Chris Seman, president of Caring Transitions, a Cincinnati-based company that handles logistics when people make a big life change, said the closer ties between children and parents have redefined the move to college. Students are "so connected to their family and home they don't see moving to college as a new stage," he said. "They want to bring home with them."
At the same time, he added, helicopter parenting doesn't stop when the child goes off to school: "Now parents think their kids have to have everything they had at home or it's going to be too traumatic for them."
Jess Smith, an 18-year-old freshman at Temple who came to the Target event to buy a mirror, said her parents "took over decorating" the lounge-style room she is sharing with two roommates. "They were a huge help," Smith said. "My dad came today and installed a shower caddy."
Seman, who attended Eastern Michigan University in the mid-1980s, said he recalls taking little more than clothes and a Led Zeppelin poster. But when he sent his oldest son off to college two years ago, he admitted to overdoing it at Target, where he spent $350.
"I probably ended up returning $100 worth of stuff," Seman said. "He had roommates. It was duplicates of everything. How many spatulas do you need?"
If the volume of moving boxes has increased, however, so has students' desire to live in a well-designed space. Reality shows focused on design and websites like Pinterest have made students savvier about decorating.
Roommates connect on Facebook months before college begins, Jackson said, to plan their décor: "They pick out carpet and start accessorizing. The bedspreads match. It's a more coordinated effort."
At the University of Florida, there is even an annual competition for the best decorated room. The winner two years ago, Kent Stephan, used shells and weathered furniture to create a nautical effect.
"I've stayed at a lot of hotels, and my inspiration came from having that chic, luxury feel," said Stephan, who graduated last year and is considering starting a design business geared to students. "I wanted to break from that dorm-room look."
Indeed, for a number of students, the bed-in-a-bag just doesn't cut it.
Last year, Sarah Calle, a 21-year-old junior at Laguna College of Art and Design in Laguna Beach, Calif., started Dormdesign.tumblr.com, a blog that showcases tricked-out dorm rooms. "I wanted to see people who took it beyond the basics," Calle said. "Some inspirational design."
Amanda Zuckerman went one step further. Before she went off to Washington University in St. Louis as a freshman three years ago, she went shopping for dorm furnishings and found the offerings at big-box stores "very childish," she said. "No one had Twin XL bedding that was very stylish," she said, referring to the irregular bed size native to residence halls.
So Zuckerman and her mother, Karen, an advertising executive, started Dormify.com, an e-commerce site that sells stylish (and generally more expensive) bedding sets, wall decals and sorority-themed items like posters and Greek prints.

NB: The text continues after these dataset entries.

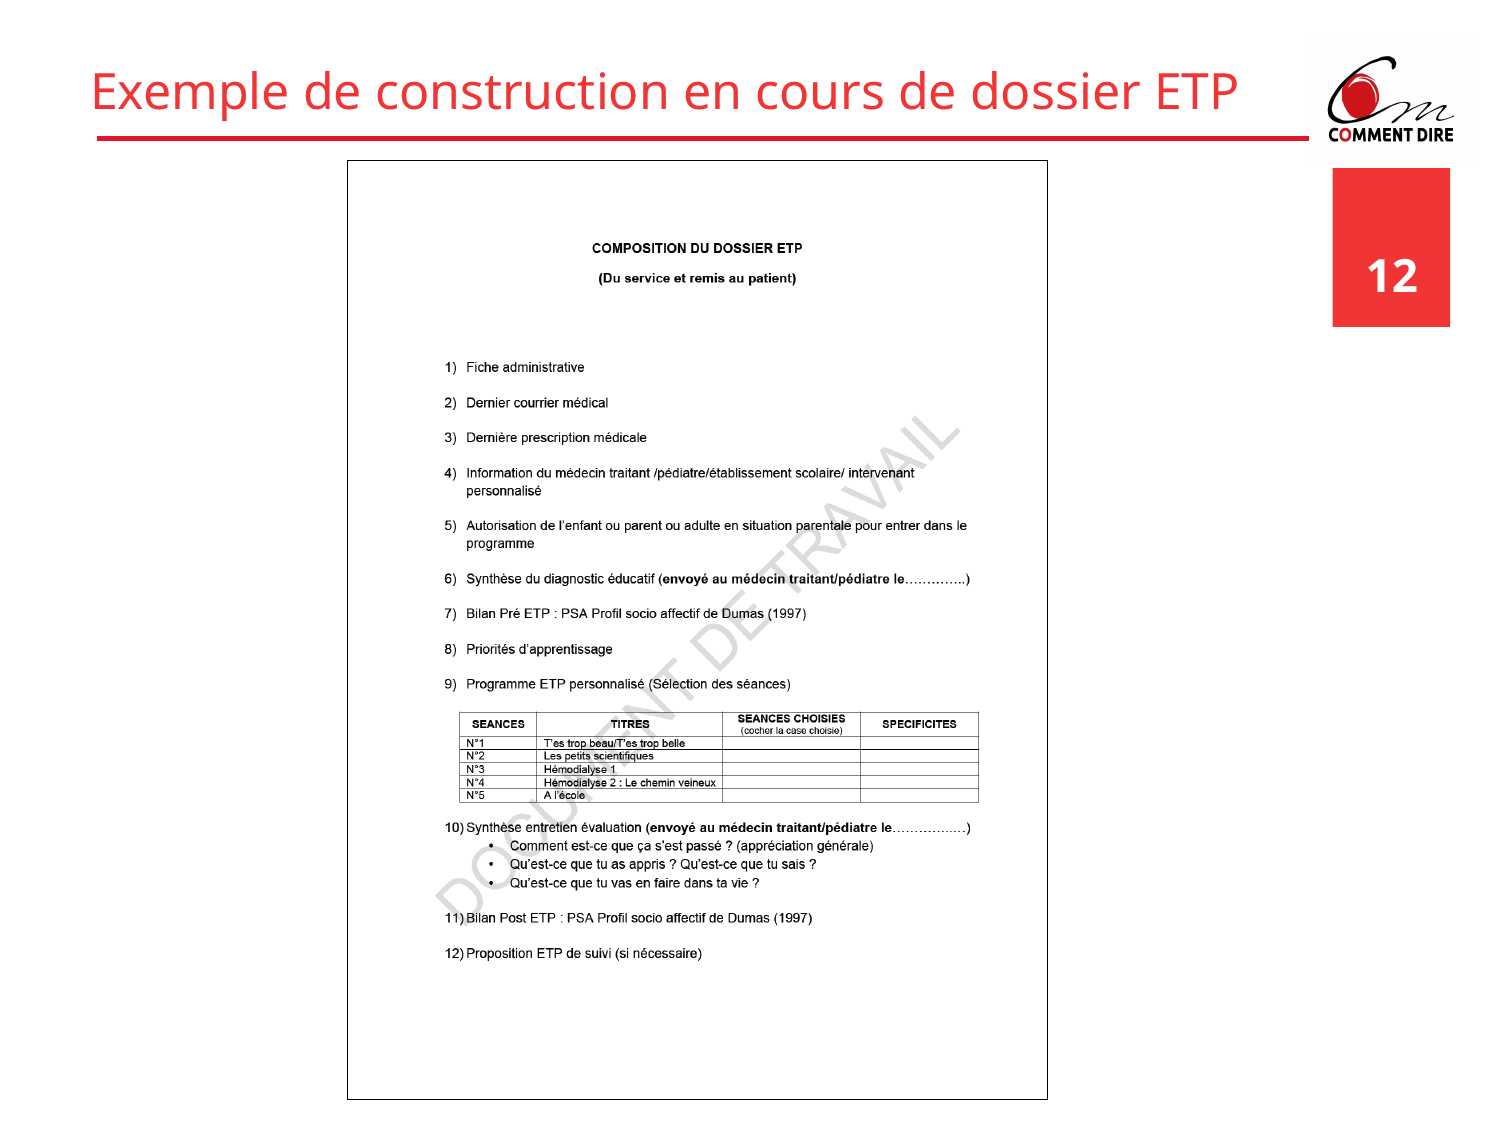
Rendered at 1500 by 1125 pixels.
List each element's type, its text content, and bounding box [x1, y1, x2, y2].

picture [1309, 36, 1473, 168]
picture [347, 159, 1049, 1101]
title Exemple de construction en cours de dossier ETP [75, 7, 1287, 128]
slide_number 12 [1350, 247, 1434, 308]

"If you care about what you're wearing, you'll care about what your room is like," Zuckerman said. "It's a form of self-expression."
Her freshman dorm room had a cream-and-green color scheme with "pops of orange," she said, and a chandelier wall decal. It was known among her friends as the "hotel suite."
As I was leaving the Target event, I ran into a 19-year-old Temple student with frosted hair named Alec Santiago Hooper. His cart was loaded with a Mr. Coffee machine, a 10-speed blender, pillows and burgundy curtains, among other items.
Like many students I spoke to, he had already done most of his shopping, buying bedding at Ikea and a used dresser on Craigslist, and was picking up extras for his off-campus apartment.
"I didn't know my room was so plain," he said. "So I got the curtains."
His purchases also included a ClosetMaid combination bench-and-storage unit, which he planned to customize by swapping out the plain beige drawers and substituting some wicker baskets he found a few aisles over. This would enhance what he described as the "international" look of his room (he travels a lot, he explained).
Hooper held up the baskets, pleased with his find, then his eyes narrowed on a small discrepancy: One basket was slightly darker than the other.
"I'm about to go get a new one," he said, excusing himself. "These baskets are not the same."